Research Areas Algorithmic human-robot interaction Safe embodied AI Multi-agent reinforcement learning Dynamic game theory Foundation models for robotics and autonomy

Haimin Hu is an assistant research professor of computer science and a member of the Johns Hopkins Data Science and AI Institute, the Institute for Assured Autonomy, and the Laboratory for Computational Sensing and Robotics.

His research focuses on the algorithmic foundations of human-centered autonomy.
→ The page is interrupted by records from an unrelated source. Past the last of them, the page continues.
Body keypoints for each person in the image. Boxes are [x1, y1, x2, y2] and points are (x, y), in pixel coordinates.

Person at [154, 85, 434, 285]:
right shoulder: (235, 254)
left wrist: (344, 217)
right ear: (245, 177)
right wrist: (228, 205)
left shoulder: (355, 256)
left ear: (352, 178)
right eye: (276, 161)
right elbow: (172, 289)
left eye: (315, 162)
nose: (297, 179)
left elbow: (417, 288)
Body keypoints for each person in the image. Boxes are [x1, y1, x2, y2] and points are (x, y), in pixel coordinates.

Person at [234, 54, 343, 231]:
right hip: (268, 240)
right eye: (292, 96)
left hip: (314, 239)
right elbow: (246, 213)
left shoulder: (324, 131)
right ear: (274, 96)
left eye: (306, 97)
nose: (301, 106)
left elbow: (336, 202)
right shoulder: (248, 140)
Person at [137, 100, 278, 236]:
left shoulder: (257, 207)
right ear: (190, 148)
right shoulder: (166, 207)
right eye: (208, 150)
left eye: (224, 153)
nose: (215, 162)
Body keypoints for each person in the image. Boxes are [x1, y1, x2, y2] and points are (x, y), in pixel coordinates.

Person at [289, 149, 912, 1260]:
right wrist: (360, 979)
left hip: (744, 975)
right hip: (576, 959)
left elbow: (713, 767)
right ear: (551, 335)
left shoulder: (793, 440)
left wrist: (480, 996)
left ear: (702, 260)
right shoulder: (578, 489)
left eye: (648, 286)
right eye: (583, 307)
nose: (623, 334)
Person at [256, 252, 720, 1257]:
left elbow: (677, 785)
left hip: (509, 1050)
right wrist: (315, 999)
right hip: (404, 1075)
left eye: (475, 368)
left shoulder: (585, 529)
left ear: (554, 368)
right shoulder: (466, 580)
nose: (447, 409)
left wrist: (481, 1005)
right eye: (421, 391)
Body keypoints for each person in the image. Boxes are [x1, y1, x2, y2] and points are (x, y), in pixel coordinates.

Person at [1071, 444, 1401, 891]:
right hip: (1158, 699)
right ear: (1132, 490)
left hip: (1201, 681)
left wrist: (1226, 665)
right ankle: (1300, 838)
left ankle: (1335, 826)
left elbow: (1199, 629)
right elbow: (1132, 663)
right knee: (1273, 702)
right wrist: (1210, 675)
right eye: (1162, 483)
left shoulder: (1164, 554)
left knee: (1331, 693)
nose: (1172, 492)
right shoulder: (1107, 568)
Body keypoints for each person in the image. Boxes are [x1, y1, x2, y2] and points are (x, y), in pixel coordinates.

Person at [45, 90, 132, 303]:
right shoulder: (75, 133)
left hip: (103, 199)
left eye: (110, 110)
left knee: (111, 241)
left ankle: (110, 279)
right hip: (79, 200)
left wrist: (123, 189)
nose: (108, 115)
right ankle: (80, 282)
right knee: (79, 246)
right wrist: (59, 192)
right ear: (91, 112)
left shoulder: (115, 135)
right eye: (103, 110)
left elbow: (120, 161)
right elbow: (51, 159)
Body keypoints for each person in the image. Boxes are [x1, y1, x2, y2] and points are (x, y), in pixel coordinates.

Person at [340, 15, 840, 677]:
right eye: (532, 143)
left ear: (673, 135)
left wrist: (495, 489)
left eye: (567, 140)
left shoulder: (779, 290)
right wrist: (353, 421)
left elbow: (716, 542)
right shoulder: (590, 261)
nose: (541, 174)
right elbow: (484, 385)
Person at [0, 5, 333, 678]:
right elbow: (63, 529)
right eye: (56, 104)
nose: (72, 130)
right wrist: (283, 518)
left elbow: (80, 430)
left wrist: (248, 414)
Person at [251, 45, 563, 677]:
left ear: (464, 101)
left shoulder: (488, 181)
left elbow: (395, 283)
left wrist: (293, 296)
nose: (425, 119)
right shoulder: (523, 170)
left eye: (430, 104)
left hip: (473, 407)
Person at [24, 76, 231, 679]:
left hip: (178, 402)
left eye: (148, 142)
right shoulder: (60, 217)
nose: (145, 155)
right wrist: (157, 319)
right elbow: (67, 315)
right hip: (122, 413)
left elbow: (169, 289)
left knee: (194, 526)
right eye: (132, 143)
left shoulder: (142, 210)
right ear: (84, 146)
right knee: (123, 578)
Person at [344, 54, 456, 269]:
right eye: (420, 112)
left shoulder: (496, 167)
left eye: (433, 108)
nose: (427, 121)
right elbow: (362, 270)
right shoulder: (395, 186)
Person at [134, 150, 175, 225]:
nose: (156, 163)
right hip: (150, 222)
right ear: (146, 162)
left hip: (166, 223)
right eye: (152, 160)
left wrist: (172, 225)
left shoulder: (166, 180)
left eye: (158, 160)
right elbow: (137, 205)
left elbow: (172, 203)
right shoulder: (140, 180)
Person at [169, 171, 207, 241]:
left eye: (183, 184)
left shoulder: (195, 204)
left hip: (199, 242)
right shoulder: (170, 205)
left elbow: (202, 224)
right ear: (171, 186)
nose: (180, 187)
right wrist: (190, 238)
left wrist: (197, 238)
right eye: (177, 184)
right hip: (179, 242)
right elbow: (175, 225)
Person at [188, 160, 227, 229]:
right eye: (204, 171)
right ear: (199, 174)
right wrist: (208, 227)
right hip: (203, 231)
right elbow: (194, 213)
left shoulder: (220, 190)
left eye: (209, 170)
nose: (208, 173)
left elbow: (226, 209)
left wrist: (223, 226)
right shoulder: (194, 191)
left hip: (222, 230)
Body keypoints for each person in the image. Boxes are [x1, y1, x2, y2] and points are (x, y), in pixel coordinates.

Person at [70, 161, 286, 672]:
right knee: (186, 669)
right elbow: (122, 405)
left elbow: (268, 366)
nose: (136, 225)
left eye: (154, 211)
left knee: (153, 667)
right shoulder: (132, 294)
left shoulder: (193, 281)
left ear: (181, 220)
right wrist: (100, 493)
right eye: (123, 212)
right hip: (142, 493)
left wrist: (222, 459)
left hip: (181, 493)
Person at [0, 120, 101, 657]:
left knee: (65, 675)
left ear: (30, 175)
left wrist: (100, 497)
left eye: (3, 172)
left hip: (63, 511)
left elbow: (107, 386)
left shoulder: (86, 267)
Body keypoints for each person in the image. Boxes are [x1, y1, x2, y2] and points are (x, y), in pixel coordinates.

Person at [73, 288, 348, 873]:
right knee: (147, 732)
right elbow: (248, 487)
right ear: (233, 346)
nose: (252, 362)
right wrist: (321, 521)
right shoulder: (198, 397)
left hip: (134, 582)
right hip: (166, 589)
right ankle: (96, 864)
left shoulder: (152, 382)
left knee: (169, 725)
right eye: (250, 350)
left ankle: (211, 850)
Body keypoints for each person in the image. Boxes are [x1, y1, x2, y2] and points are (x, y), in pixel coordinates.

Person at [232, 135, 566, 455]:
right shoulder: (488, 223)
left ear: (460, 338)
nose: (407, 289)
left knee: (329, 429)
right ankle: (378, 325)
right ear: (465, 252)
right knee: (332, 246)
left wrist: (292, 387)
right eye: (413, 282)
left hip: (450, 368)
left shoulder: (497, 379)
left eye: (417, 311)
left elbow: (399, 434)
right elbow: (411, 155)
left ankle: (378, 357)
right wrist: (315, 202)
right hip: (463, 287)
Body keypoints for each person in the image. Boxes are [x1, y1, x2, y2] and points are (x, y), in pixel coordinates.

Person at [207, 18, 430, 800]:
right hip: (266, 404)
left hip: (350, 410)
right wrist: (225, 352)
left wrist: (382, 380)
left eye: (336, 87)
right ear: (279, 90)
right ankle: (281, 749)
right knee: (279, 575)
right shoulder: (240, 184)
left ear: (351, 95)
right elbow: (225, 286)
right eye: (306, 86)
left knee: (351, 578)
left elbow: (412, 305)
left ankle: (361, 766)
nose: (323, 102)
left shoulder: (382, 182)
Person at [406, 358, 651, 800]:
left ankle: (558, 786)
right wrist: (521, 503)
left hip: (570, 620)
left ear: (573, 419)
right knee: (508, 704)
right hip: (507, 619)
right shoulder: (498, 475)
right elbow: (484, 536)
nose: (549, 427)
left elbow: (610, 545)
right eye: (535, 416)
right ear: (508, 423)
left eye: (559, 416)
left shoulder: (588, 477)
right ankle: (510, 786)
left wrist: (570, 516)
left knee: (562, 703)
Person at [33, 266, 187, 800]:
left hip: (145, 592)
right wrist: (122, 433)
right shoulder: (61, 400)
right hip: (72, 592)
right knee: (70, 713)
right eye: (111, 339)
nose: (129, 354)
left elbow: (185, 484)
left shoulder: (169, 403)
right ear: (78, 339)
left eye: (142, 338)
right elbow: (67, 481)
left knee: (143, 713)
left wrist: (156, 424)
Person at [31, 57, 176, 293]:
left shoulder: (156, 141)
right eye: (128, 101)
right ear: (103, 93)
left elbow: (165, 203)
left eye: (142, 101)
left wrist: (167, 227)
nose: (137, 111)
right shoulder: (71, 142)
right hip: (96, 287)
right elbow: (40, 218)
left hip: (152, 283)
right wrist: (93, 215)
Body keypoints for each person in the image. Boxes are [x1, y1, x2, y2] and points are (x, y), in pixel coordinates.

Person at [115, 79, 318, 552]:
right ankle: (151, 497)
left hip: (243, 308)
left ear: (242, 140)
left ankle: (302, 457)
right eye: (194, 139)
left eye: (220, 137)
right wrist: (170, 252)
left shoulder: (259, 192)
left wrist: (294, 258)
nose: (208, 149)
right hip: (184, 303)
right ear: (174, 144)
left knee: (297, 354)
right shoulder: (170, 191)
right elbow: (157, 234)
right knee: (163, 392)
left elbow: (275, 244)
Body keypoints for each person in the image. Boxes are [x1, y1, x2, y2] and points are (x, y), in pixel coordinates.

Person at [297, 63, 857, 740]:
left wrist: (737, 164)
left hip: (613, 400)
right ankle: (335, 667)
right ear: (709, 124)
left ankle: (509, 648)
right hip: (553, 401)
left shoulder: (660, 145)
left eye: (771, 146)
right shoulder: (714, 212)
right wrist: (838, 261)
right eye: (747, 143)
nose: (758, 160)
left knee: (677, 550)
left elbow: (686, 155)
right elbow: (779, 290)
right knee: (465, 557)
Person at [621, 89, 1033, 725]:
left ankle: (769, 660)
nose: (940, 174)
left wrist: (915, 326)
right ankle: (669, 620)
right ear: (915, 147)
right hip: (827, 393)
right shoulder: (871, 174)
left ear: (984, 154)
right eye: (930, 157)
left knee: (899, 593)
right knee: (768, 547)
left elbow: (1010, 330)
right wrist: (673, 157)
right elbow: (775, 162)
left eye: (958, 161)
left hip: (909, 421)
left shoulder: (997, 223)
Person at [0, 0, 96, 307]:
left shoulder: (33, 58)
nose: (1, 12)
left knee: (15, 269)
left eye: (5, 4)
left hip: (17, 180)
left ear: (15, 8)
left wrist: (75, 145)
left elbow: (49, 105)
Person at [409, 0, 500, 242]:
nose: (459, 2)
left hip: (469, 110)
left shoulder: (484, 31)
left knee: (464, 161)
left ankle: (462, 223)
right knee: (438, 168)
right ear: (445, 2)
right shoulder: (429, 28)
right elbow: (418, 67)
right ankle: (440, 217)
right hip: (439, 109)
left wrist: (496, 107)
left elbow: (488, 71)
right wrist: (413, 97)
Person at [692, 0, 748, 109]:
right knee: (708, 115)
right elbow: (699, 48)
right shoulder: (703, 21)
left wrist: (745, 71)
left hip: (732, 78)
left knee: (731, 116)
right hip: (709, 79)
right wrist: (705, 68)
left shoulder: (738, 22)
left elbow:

By integrating dynamic game theory with machine learning and safety-critical control, his work enables deployable, verifiable, and trustworthy systems, from autonomous vehicles to drones and legged robots.

Specifically, his research covers the following topics:

  • Uncertainty-aware motion planning: How can robots plan safe and efficient motion by accounting for their evolving uncertainty and their ability to reduce it through future interaction, sensing, communication, and learning?
  • Human-AI co-evolution and co-adaptation: How can embodied AI systems learn from human teammates while helping them refine existing skills and acquire new ones in a safe, personalized manner?
  • Safe human-compatible safe autonomy: How can autonomous systems ensure prescribed safety while remaining aligned with human values and attuned to human cognitive limitations?
  • Scalable and generalizable strategic decision-making: How can multi-robot systems make safe, coordinated decisions in dynamic, human-populated environments?

Hu has been recognized as a 2025 Robotics: Science and Systems Pioneer, a 2025 Cyber-Physical Systems Rising Star, and a 2024 Human-Robot Interaction Pioneer. Additionally, he has served as an associate editor for IEEE Robotics and Automation Letters since his fourth year as a PhD student.

Hu obtained a PhD in electrical and computer engineering from Princeton University in 2025, an MSE in electrical engineering from the University of Pennsylvania in 2020, and a BE in electronic and information engineering from ShanghaiTech University in 2018. He is currently conducting his postdoctoral research at the University of Pennsylvania before joining Johns Hopkins full-time.